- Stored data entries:

· · · ·

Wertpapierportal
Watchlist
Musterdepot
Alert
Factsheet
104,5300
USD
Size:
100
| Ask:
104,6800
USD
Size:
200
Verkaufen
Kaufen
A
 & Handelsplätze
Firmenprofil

· · · ·

Faithfully copy every entry, leaving nothing out.

Wertpapierportal
Watchlist
Musterdepot
Alert
Factsheet
104,5300
USD
Size:
100
| Ask:
104,6800
USD
Size:
200
Verkaufen
Kaufen
A
 & Handelsplätze
Firmenprofil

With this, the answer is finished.